Это для кого-то может быть жизнью, для человека духа – это, конечно, житие. Он и не обустраивал свое жилье. Такой Симеон Столпник. Он же не ради быта, не ради бытовых удобств пришел в этот мир.

«Как Чернышевский проводил день?

– Летом в комнате стоял “дымокур” – горшок со всяким тлеющим хламом – коровьим калом и листьями (там летом ставят и по улицам “дымокуры”, так как страшнейшее комарье – скот заедает!). Днем и ночью дымокуры – в домах; смрад дыма отгоняет комаров. Если взять белый хлеб, то сразу мошка так обсядет густо, что подумаешь, будто икрой вымазан. Чернышевский, взяв полотенце и завернув голову, уходил в лес на целый день; собирает грибы, придет, поест и опять уходит. В доме нельзя было высидеть! Если, бывало, положишь на стол кусок свежего мяса и не закроешь, то оно через полчаса будет совсем белое, как бумага: комары высосут всю кровь из него. Когда темнело или было ненастье, то Чернышевский сидел и читал. Но гулять ходил каждый день. Иногда читал целую ночь напролет или что-то писал, причем все, что писал, жег»[383].

Последняя строчка самая страшная. «Что писал, жег». До какого же состояния надо было довести творца, чтобы он потерял всякую надежду на то, что его строчки увидят свет. Завершу эту страничку описанием его комнаты.

«На правой от входа стене коридора две двери – первая ведет в помещение жандарма, вторая – вход в камеру Н. Г. Около этой двери, далее ее, ближе к окну, которым заканчивается коридор, подвешена на блоке деревянная четырехугольная платформа в квадратный аршин, как чаша простых больших весов. Платформа – на веревке и блоке – может опускаться и подниматься. На платформе что-то наложено и наставлено, что именно – определить нельзя, так как все закрыто газетной бумагой. Оказалось, что на платформе хранится провизия Н. Г., которую он таким образом, по его объяснению, спасает от мышей.

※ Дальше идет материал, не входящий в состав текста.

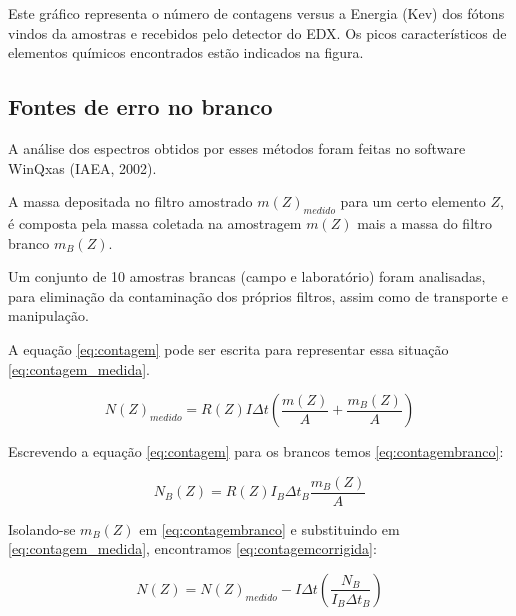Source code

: 

Este gráfico representa o número de contagens  versus a Energia (Kev) dos 	fótons vindos da amostras e recebidos pelo detector do EDX. Os picos 	característicos de elementos químicos encontrados estão indicados na figura.

\subsection{Fontes de erro no branco}



A análise dos espectros obtidos por esses métodos foram feitas no software WinQxas (IAEA, 2002).

A massa depositada no filtro amostrado $m(Z)_{medido}$ para um certo 
elemento $Z$, é composta pela massa coletada na amostragem $m(Z)$ 
mais a massa do filtro branco $m_{B}(Z)$. 

Um conjunto de 10 amostras brancas (campo e laboratório) foram analisadas, 
para eliminação da contaminação dos próprios filtros, assim como de 
transporte e manipulação.

A equação \ref{eq:contagem} pode ser escrita para representar essa situação
\ref{eq:contagem_medida}. 

\begin{equation}
  \label{eq:contagem_medida}
  N(Z)_{medido} = R(Z) I\Delta t \left( \frac{m(Z)}{A} + \frac{m_B(Z)}{A} \right)
\end{equation}  

Escrevendo a equação \ref{eq:contagem} para os brancos temos \ref{eq:contagembranco}:

\begin{equation}
  \label{eq:contagembranco}
  N_B(Z) = R(Z) I_B\Delta t_B \frac{m_B(Z)}{A}
\end{equation}

Isolando-se $m_B(Z)$ em \ref{eq:contagembranco} e substituindo em 
\ref{eq:contagem_medida}, encontramos \ref{eq:contagemcorrigida}:
 
\begin{equation}
  \label{eq:contagemcorrigida}
  N(Z) = N(Z)_{medido} - I\Delta t \left( \frac{N_B}{I_B \Delta t_B} \right)
\end{equation}


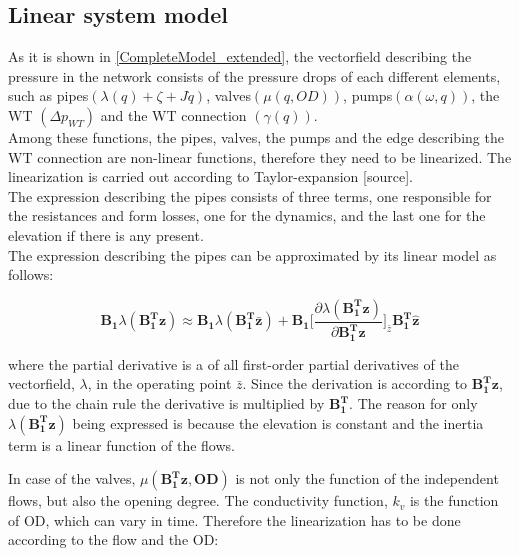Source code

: %
%
%
%

\subsection{Linear system model}
 \label{SystemLin}
 
As it is shown in \eqref{CompleteModel_extended}, the vectorfield describing the pressure in the network consists of the pressure drops of each different elements, such as pipes$(\lambda(q) + \zeta + J \dot{q})$, valves$(\mu(q,OD))$, pumps$(\alpha(\omega, q))$, the WT $(\Delta p_{WT})$ and the WT connection $(\gamma(q))$.
\\
Among these functions, the pipes, valves, the pumps and the edge describing the WT connection are non-linear functions, therefore they need to be linearized. The linearization is carried out according to Taylor-expansion [source].
\\
The expression describing the pipes consists of three terms, one responsible for the resistances and form losses, one for the dynamics, and the last one for the elevation if there is any present. 
\\
The expression describing the pipes can be approximated by its linear model as follows:

\begin{equation}
  \pmb{B_1} \lambda(\pmb{{B_1^{T}}}\pmb{z}) \approx  \pmb{B_1} \lambda(\pmb{B_1^T \bar{ z}}) + \pmb{B_1} \bigg[ \frac{\partial{\lambda(\pmb{{B_1^{T}}}\pmb{z})}}{{\partial{\pmb{{B_1^{T}}}\pmb{z}}}}   \bigg]_{\bar{z}} \pmb{{B_1^{T}}}\pmb{\hat{z}}
\label{lambda_lin}
\end{equation}

where the partial derivative is a of all first-order partial derivatives of the vectorfield, $\lambda$, in the operating point $\bar{z}$. Since the derivation is according to $\pmb{{B_1^{T}}}\pmb{z}$, due to the chain rule the derivative is multiplied by $\pmb{{B_1^{T}}}$. The reason for only $\lambda(\pmb{{B_1^{T}}}\pmb{z})$ being expressed is because the elevation is constant and the inertia term is a linear function of the flows.


In case of the valves, $\mu(\pmb{{B_1^{T}}}\pmb{z}, \pmb{OD})$ is not only the function of the independent flows, but also the opening degree. The conductivity function, $k_v$ is the function of OD, which can vary in time. Therefore the linearization has to be done according to the flow and the OD:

Вошли в камеру. Комната мрачная, душная. Н. Г. был в камере. Он казался совсем не таким, каким я его представлял, не видев до того его фотографии. Предо мною стояла невысокая, коренастая фигура в длинном и широком драповом пальто коричневого цвета, с большими (по длине), но редкими, прямыми волосами, причесанными на косой ряд, с редкой длинной рыжеватой бородой, с бледным, одутловатым, дряблым лицом, с белыми большими, очень сильными даже для близоруких, очками. В моем представлении на первый раз создался тип захудалого мещанина-ремесленника. Но это продолжалось менее минуты. <…> Комната Н. Г. была квадратная, приблизительно 8–9 аршин по стороне, высотою аршина четыре. В комнате было только два окна. По стенам комнаты, за исключением двери, двух окон и печки (на правой стене от входа), были устроены из простых плах широкие полки, каждая из двух плах, заполненные в два ряда преимущественно новыми, недержаными или очень бережно сохраняемыми книгами. Посредине комнаты на крестовинах были положены плохо выструганные, не пригнанные две плахи, изображавшие из себя и служившие столом.

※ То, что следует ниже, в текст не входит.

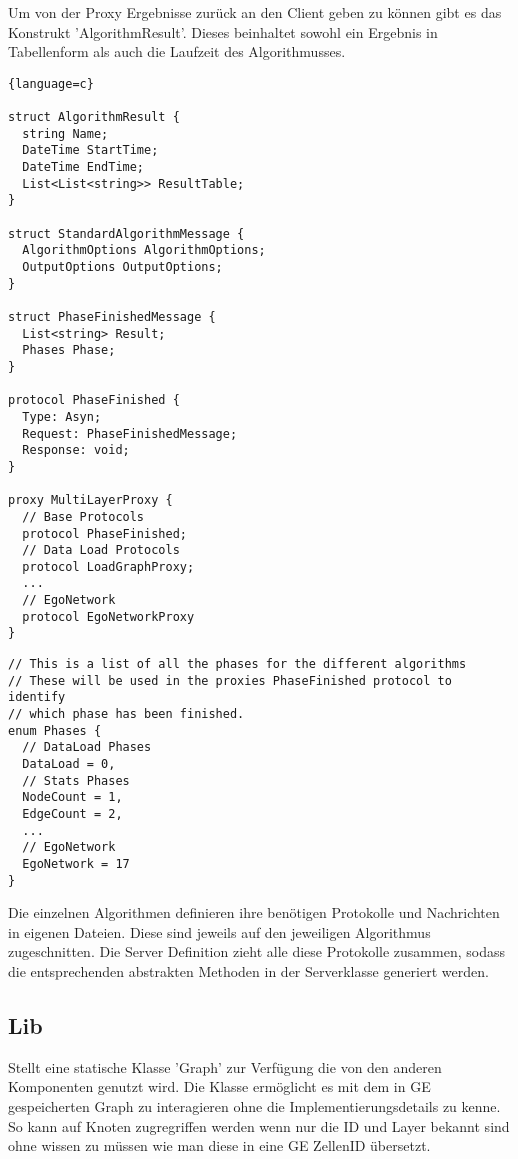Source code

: Um von der Proxy Ergebnisse zurück an den Client geben zu können gibt es das Konstrukt 'AlgorithmResult'. Dieses beinhaltet sowohl ein Ergebnis in Tabellenform als auch die Laufzeit des Algorithmusses.


\begin{lstlisting}{language=c}

struct AlgorithmResult {
  string Name;
  DateTime StartTime;
  DateTime EndTime;
  List<List<string>> ResultTable;
}

struct StandardAlgorithmMessage {
  AlgorithmOptions AlgorithmOptions;
  OutputOptions OutputOptions;
}

struct PhaseFinishedMessage {
  List<string> Result;
  Phases Phase;
}

protocol PhaseFinished {
  Type: Asyn;
  Request: PhaseFinishedMessage;
  Response: void;
}

proxy MultiLayerProxy {
  // Base Protocols
  protocol PhaseFinished;
  // Data Load Protocols
  protocol LoadGraphProxy;
  ...
  // EgoNetwork
  protocol EgoNetworkProxy
}
\end{lstlisting}


\begin{lstlisting}
// This is a list of all the phases for the different algorithms
// These will be used in the proxies PhaseFinished protocol to identify
// which phase has been finished.
enum Phases {
  // DataLoad Phases
  DataLoad = 0,
  // Stats Phases
  NodeCount = 1,
  EdgeCount = 2,
  ...
  // EgoNetwork
  EgoNetwork = 17
}
\end{lstlisting}


Die einzelnen Algorithmen definieren ihre benötigen Protokolle und Nachrichten in eigenen Dateien. Diese sind jeweils auf den jeweiligen Algorithmus zugeschnitten.
Die Server Definition zieht alle diese Protokolle zusammen, sodass die entsprechenden abstrakten Methoden in der Serverklasse generiert werden.

\subsection{Lib}


Stellt eine statische Klasse 'Graph' zur Verfügung die von den anderen Komponenten genutzt wird. Die Klasse ermöglicht es mit dem in GE gespeicherten Graph zu interagieren ohne die Implementierungsdetails zu kenne. So kann auf Knoten zugregriffen werden wenn nur die ID und Layer bekannt sind ohne wissen zu müssen wie man diese in eine GE ZellenID übersetzt.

Перед правым от входа концом стола у стены стоял какой-то мягкий, вроде турецкого, но утративший всякую форму диван, который и служил кроватью Н. Г. Пыли в комнате было невероятное количество. Пол был настолько грязен, что можно было только догадываться, что он из плах, а не земляной. На столе стоял заржавленный, позеленевший, старый, покосившийся как-то на все стороны самовар – когда-то желтой меди, стояла грязная, немытая посуда. Самый стол представлял сплошную грязь. Местами на столе была постлана газетная бумага, тоже грязная. Очевидно, что очистки комнаты или никогда не производилось, или таковая была – и то небрежно – в несколько лет раз.